= Otto Jírovec =

Otto Jírovec (January 31, 1907 - March 7, 1972) was a Czechoslovak professor of parasitology and protozoology.

A significant fungus parasite of humans, Pneumocystis jirovecii, is named in his honour. Pneumocystis jirovecii (formerly known as the human form of Pneumocystis carinii; originally spelled P. jiroveci when believed to be a protozoan) causes Pneumocystis pneumonia (PCP).

== Early life and education ==
Jírovec was born in Prague. In 1929 he obtained a doctorate at the Faculty of Science at the Charles University in Prague. From 1930 to 1932 he worked as a lecturer, and in 1933 he became an associate professor. During the war he worked as head of the Parasitology Laboratory at the State Health Institute. After the war, he returned to the faculty of the university. In 1948 he was again appointed associate professor at the Charles University in Prague. In the years 1949–1952 Jírovec led the Department of Zoology, and later managed a zoological institute. From 1954 to 1961 he led the Czechoslovak Academy of Sciences Laboratory of Parasitology.

== Research ==
Otto Jirovec started his career studying microsporidia. He also published work on Trichomonas vaginalis, Leptospirra, and Toxoplasma.

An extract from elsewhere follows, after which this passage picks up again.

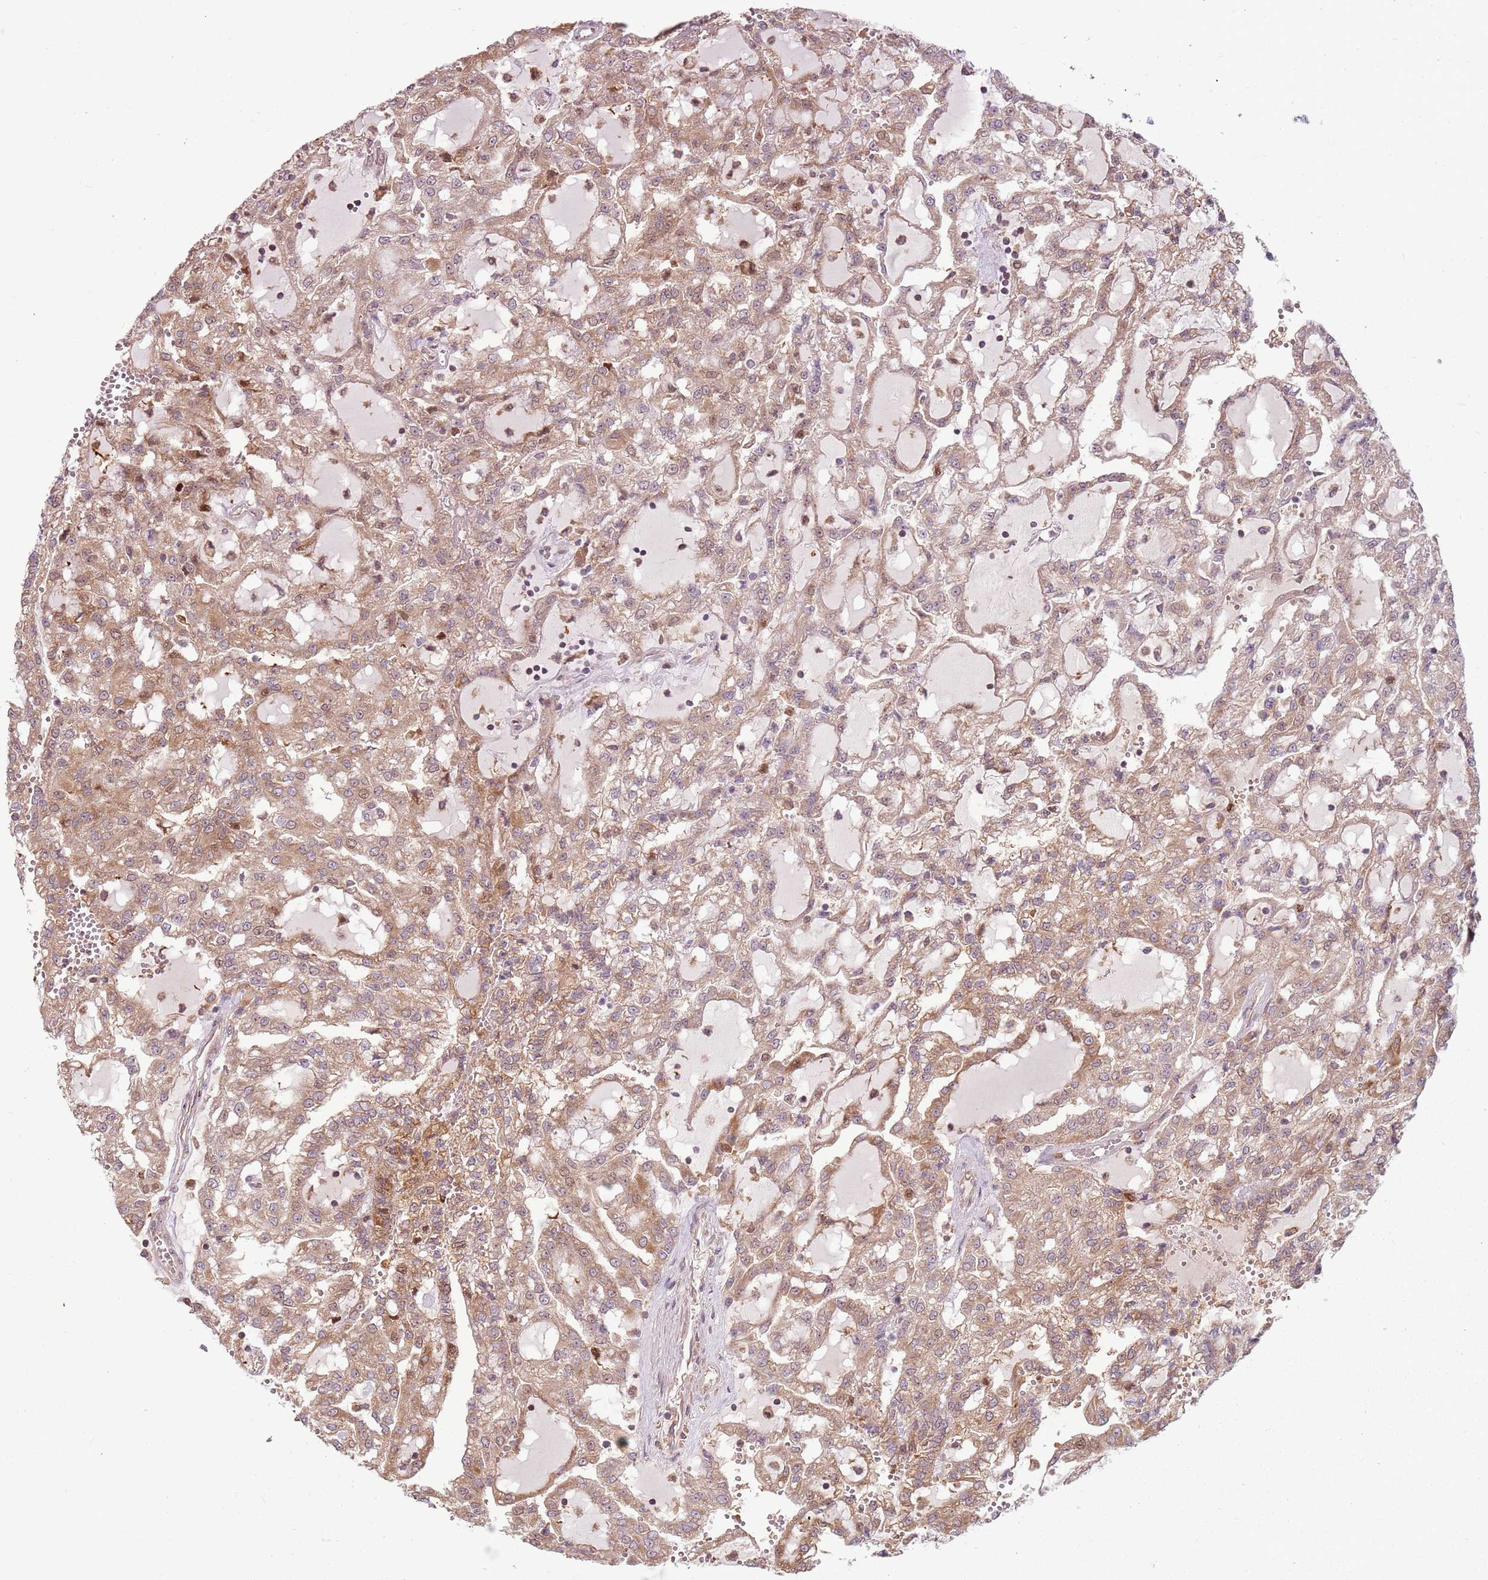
{"staining": {"intensity": "moderate", "quantity": ">75%", "location": "cytoplasmic/membranous"}, "tissue": "renal cancer", "cell_type": "Tumor cells", "image_type": "cancer", "snomed": [{"axis": "morphology", "description": "Adenocarcinoma, NOS"}, {"axis": "topography", "description": "Kidney"}], "caption": "This micrograph displays adenocarcinoma (renal) stained with immunohistochemistry (IHC) to label a protein in brown. The cytoplasmic/membranous of tumor cells show moderate positivity for the protein. Nuclei are counter-stained blue.", "gene": "RPL21", "patient": {"sex": "male", "age": 63}}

In his professional work he focused in particular on the study of parasitic protozoa, both in temperate and in tropical regions. One of his most important discoveries was the pathogen causing Pneumocystis pneumonia, which he made with the pathologist Josef Vaněk in 1953. Jírovec continued to make contributions to the understanding of the epidemiology of PCP and the development of the parasite.

==Books==
Otto Jírovec wrote 11 books, published some 280 research articles, and 250 articles popularizing research work.

==Awards==

Otto Jírovec received various awards for his work. He was a member of the Royal Czech Society of Sciences, Masaryk Academy of Labor and the Czechoslovak National Council research. In 1953, he became a corresponding member of the Czechoslovak Academy of Sciences. He was awarded an honorary doctorate by the Medical Faculty of Humboldt University in Berlin and the Faculty of Science of the University of Clermont-Ferrand.